(WORK INSTRUCTIONS): Copy every entry below exactly, and keep out the pictures.

Saved data entries

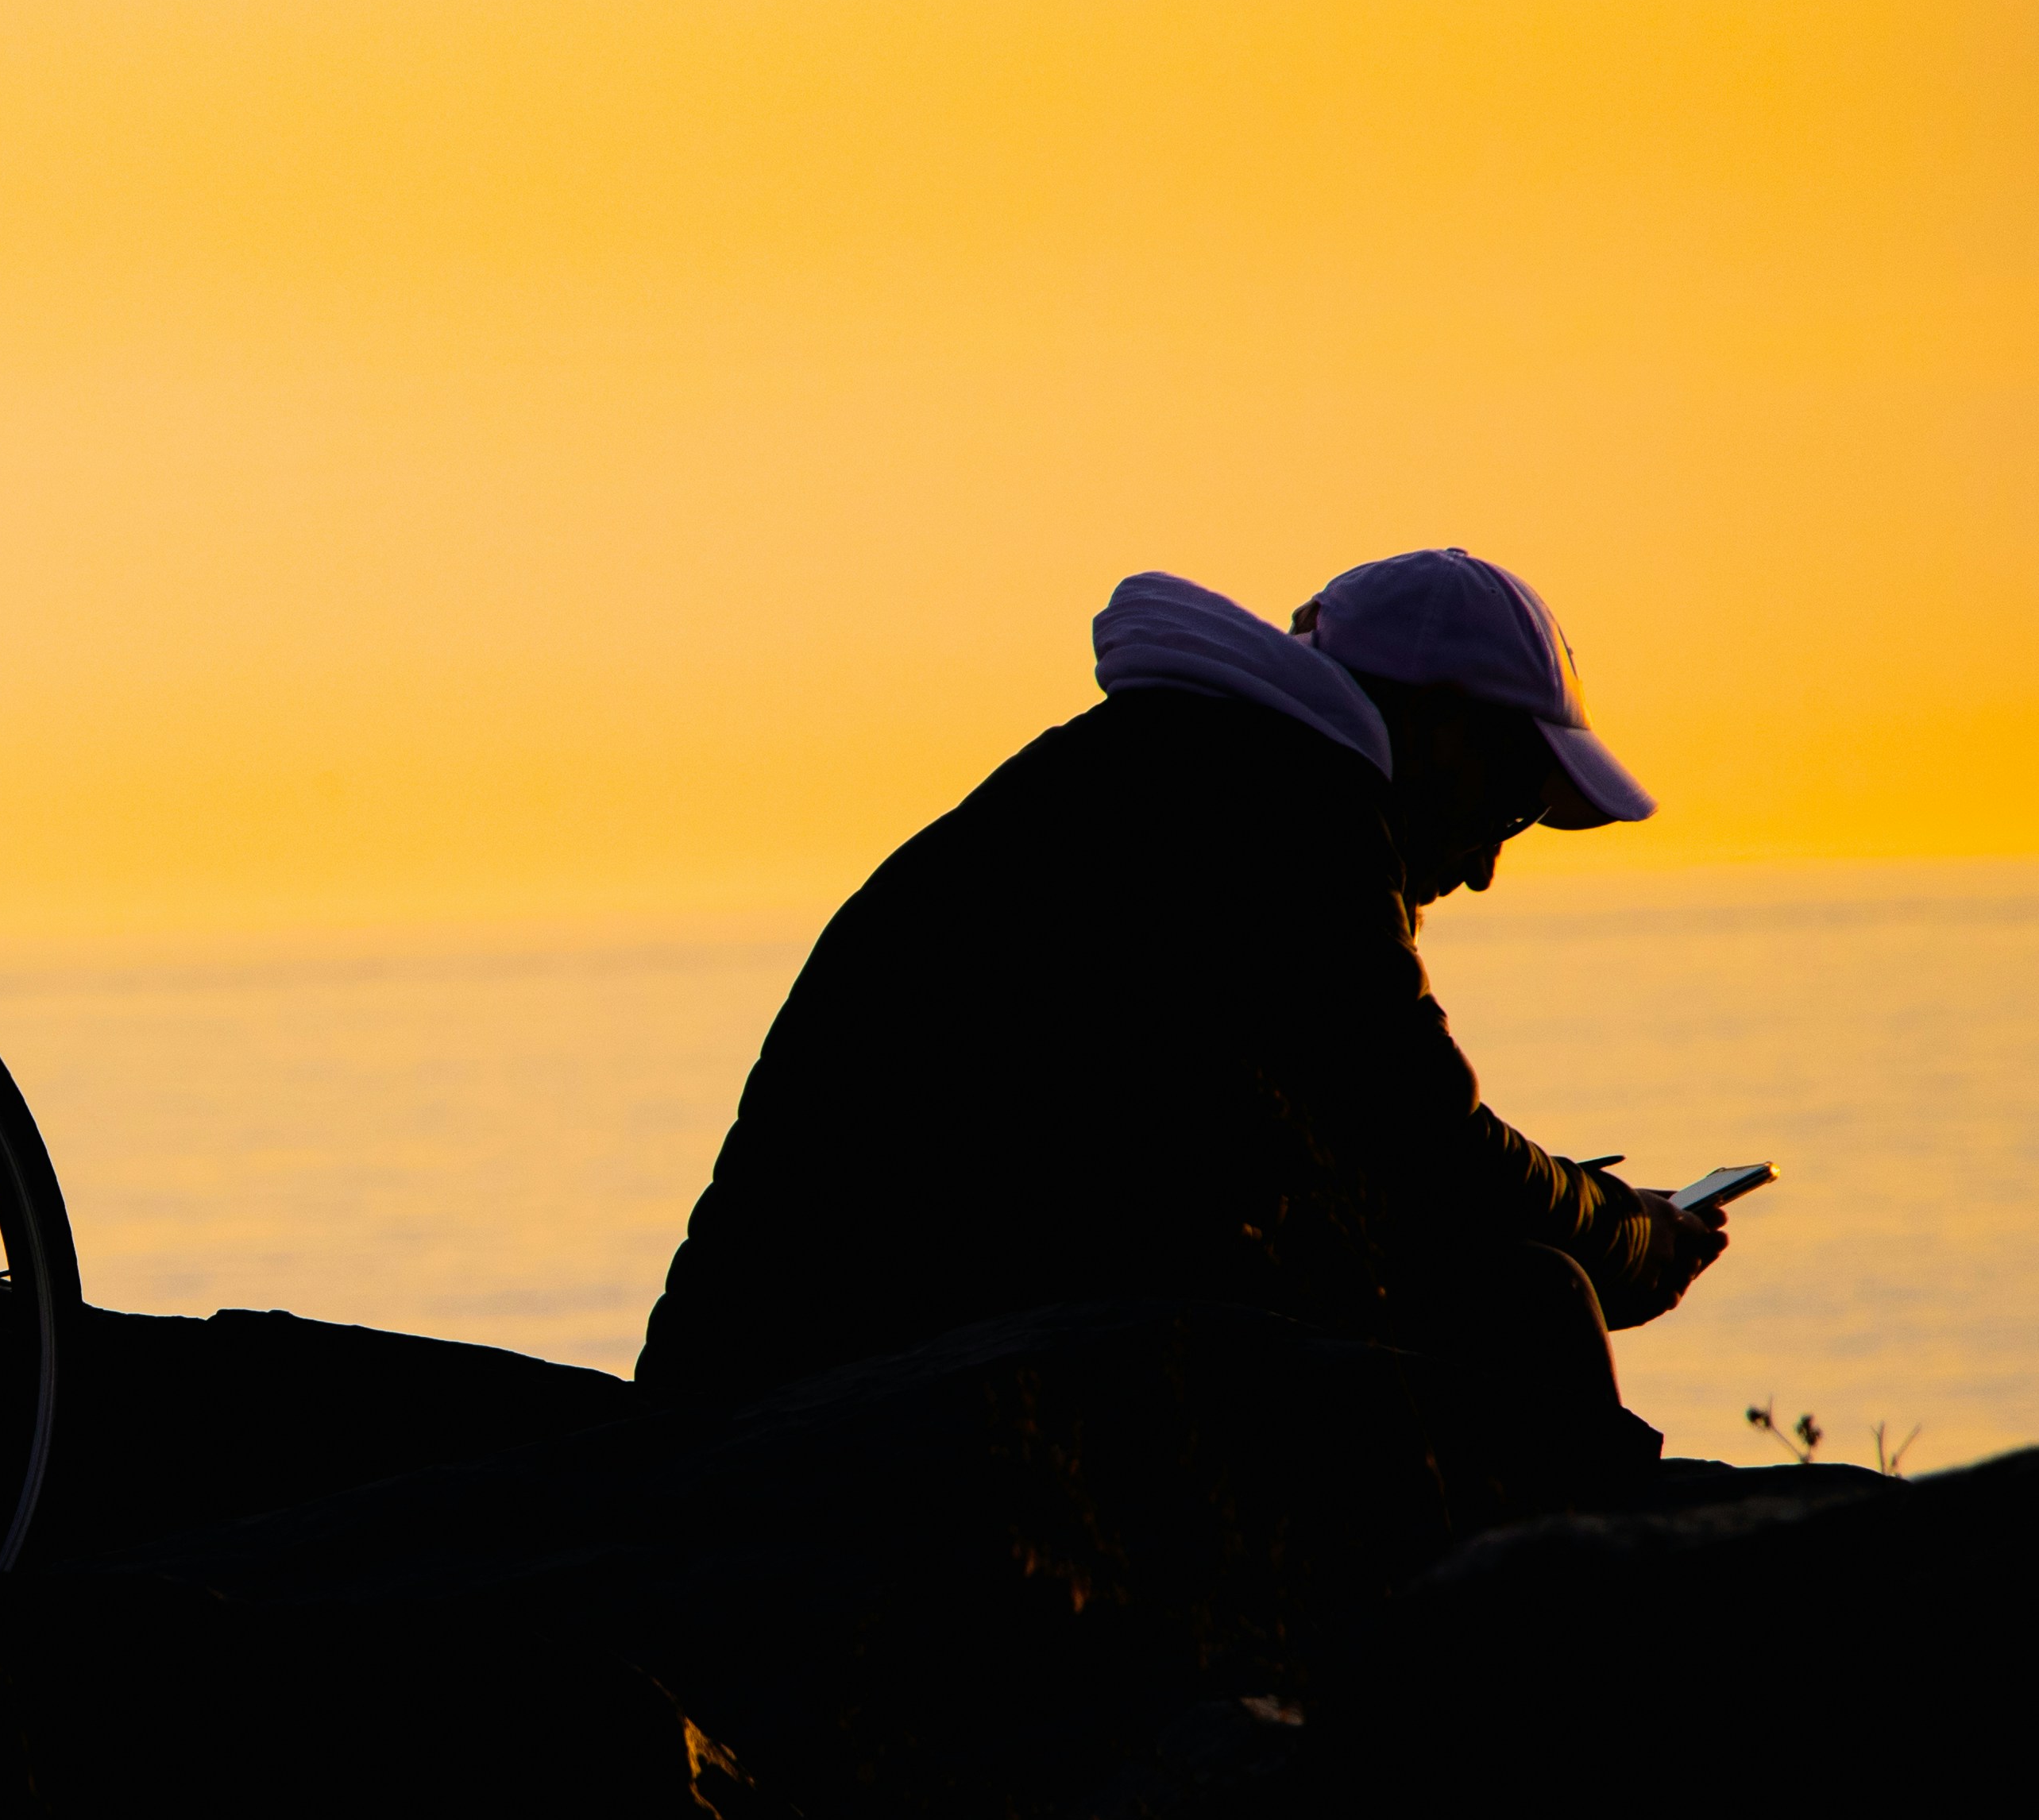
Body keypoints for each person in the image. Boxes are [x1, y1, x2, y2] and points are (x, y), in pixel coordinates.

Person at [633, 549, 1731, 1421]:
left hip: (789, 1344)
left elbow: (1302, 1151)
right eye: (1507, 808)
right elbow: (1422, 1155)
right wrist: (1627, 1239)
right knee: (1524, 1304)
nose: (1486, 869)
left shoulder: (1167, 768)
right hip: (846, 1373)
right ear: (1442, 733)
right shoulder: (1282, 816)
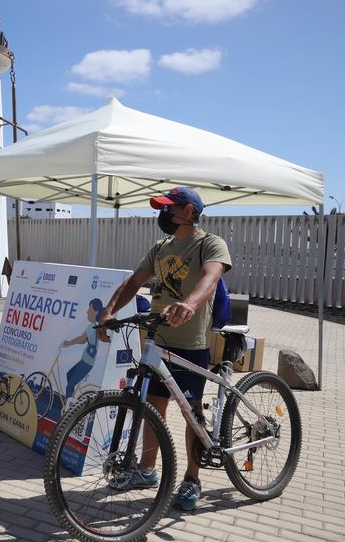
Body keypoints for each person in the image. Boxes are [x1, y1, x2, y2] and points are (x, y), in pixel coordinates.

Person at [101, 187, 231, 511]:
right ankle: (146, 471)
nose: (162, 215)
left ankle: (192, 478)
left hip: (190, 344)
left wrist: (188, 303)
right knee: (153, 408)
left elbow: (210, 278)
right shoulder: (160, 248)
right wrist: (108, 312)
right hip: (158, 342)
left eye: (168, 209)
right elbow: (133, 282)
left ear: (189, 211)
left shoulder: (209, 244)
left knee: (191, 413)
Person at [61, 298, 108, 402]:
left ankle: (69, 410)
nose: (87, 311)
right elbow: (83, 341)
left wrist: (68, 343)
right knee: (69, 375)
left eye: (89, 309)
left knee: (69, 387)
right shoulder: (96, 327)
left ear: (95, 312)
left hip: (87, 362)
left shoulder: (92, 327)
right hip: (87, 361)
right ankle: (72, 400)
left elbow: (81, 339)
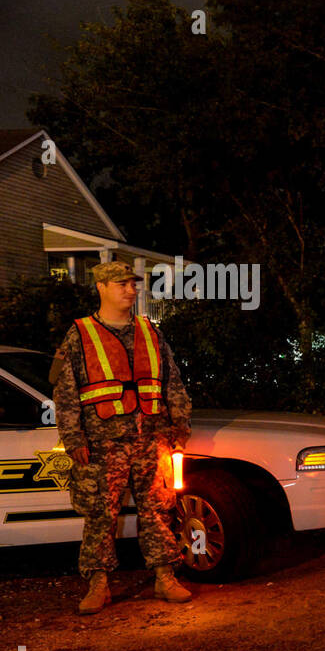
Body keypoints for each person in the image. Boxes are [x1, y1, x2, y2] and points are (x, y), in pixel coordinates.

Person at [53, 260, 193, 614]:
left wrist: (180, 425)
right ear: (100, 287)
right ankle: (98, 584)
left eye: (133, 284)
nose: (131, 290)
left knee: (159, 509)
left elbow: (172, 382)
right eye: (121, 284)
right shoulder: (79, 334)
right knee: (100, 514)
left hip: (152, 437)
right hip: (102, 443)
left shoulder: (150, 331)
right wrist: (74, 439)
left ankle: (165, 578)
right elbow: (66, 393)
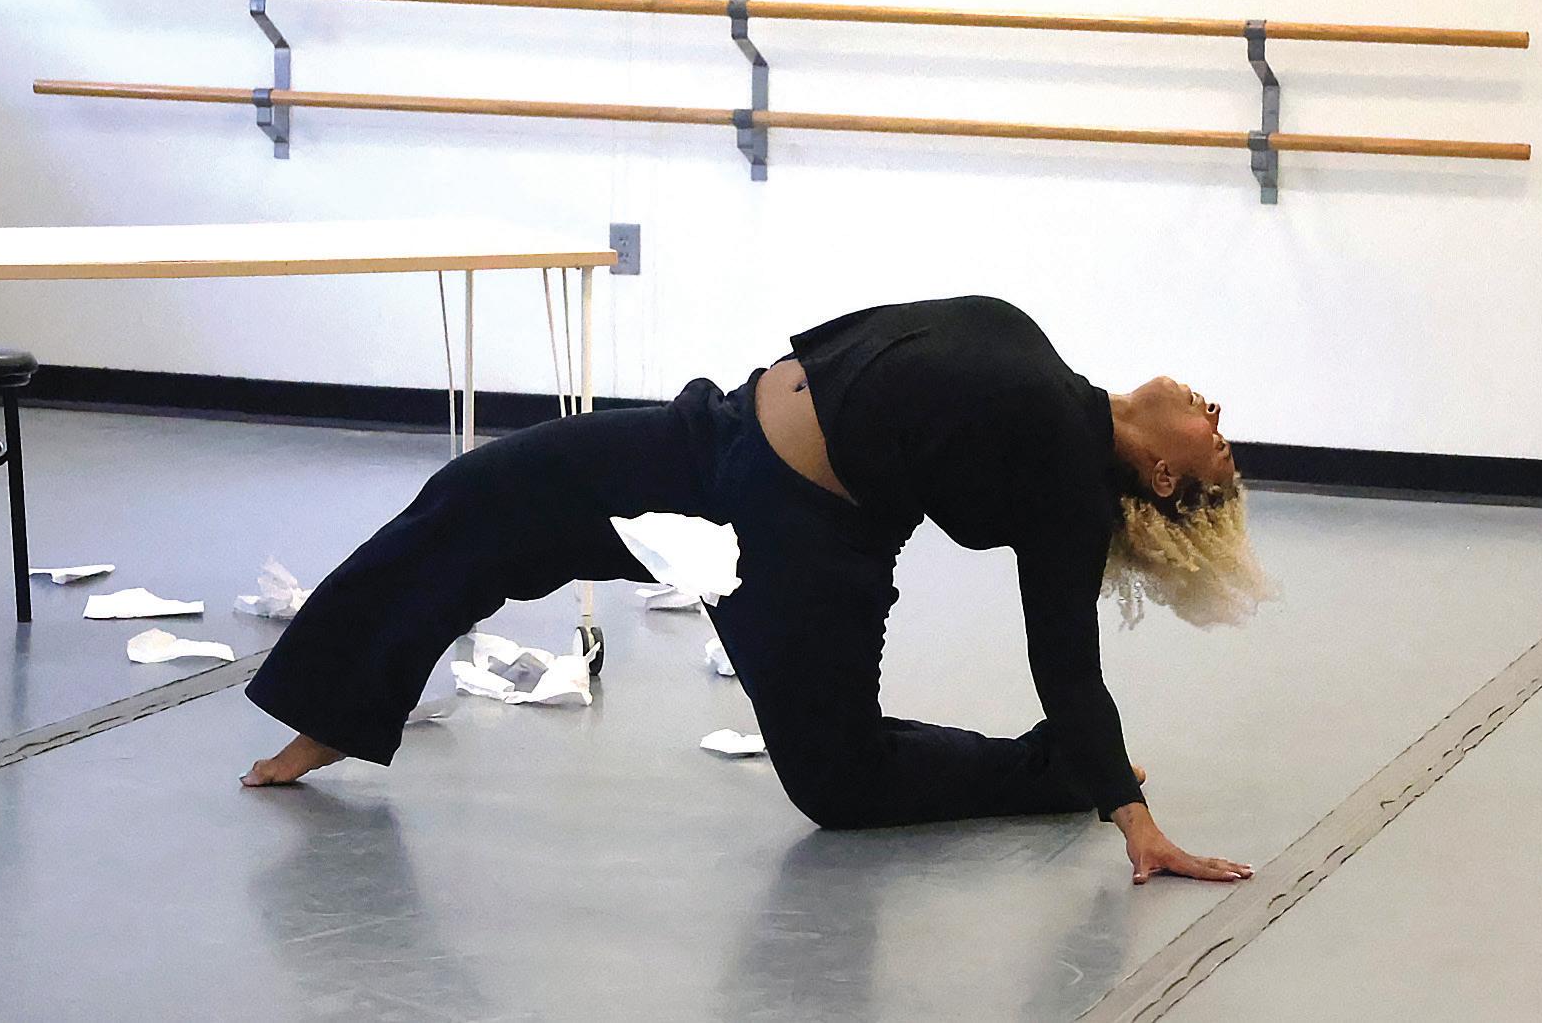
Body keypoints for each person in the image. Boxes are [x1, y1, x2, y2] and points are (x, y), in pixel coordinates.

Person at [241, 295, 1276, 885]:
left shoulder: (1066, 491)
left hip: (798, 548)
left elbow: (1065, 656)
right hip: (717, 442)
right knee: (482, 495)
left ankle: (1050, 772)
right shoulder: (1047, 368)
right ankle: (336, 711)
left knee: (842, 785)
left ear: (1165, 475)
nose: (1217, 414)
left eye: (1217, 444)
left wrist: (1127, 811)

(EXERCISE SOLUTION):
Body keypoints for each person in the image. Boxes are [x1, y1, x2, y2] and points are (x, y), in pixel coordinates.

Person at [633, 549, 1731, 1421]:
left hip: (789, 1344)
left elbow: (1302, 1151)
right eye: (1507, 808)
right elbow: (1422, 1155)
right wrist: (1627, 1239)
right knee: (1524, 1304)
nose: (1486, 869)
left shoulder: (1167, 768)
right hip: (846, 1373)
right ear: (1442, 733)
right shoulder: (1282, 816)
Body keypoints for each person in the image. Boxes are [x1, y1, x2, y2] and points are (x, y), in pixel coordinates.

Person at [101, 187, 231, 511]:
right ankle: (146, 471)
nose: (162, 215)
left ankle: (192, 478)
left hip: (190, 344)
left wrist: (188, 303)
right knee: (153, 408)
left elbow: (210, 278)
right shoulder: (160, 248)
right wrist: (108, 312)
right hip: (158, 342)
left eye: (168, 209)
right elbow: (133, 282)
left ear: (189, 211)
left shoulder: (209, 244)
left knee: (191, 413)
Person at [61, 298, 108, 402]:
left ankle: (69, 410)
nose: (87, 311)
right elbow: (83, 341)
left wrist: (68, 343)
right knee: (69, 375)
left eye: (89, 309)
left knee: (69, 387)
right shoulder: (96, 327)
left ear: (95, 312)
left hip: (87, 362)
left shoulder: (92, 327)
right hip: (87, 361)
right ankle: (72, 400)
left elbow: (81, 339)
Body keypoints for each person in the image. Boxes are [x1, y1, x2, y2] and points are (x, y), in pixel coordinates.

Person at [53, 260, 193, 614]:
left wrist: (180, 425)
right ear: (100, 287)
right ankle: (98, 584)
left eye: (133, 284)
nose: (131, 290)
left knee: (159, 509)
left elbow: (172, 382)
right eye: (121, 284)
right shoulder: (79, 334)
right knee: (100, 514)
left hip: (152, 437)
right hip: (102, 443)
left shoulder: (150, 331)
right wrist: (74, 439)
left ankle: (165, 578)
right elbow: (66, 393)
Body keypoints for each person in the image. Boxes are [x1, y1, x2, y2] and points are (x, y), in pixel coordinates.

Person at [241, 295, 1276, 885]:
left shoulder: (1066, 491)
left hip: (798, 548)
left elbow: (1065, 656)
right hip: (717, 442)
right knee: (482, 495)
left ankle: (1050, 772)
right shoulder: (1047, 368)
right ankle: (336, 711)
left knee: (842, 785)
left ear: (1165, 475)
nose: (1217, 414)
left eye: (1217, 444)
left wrist: (1127, 811)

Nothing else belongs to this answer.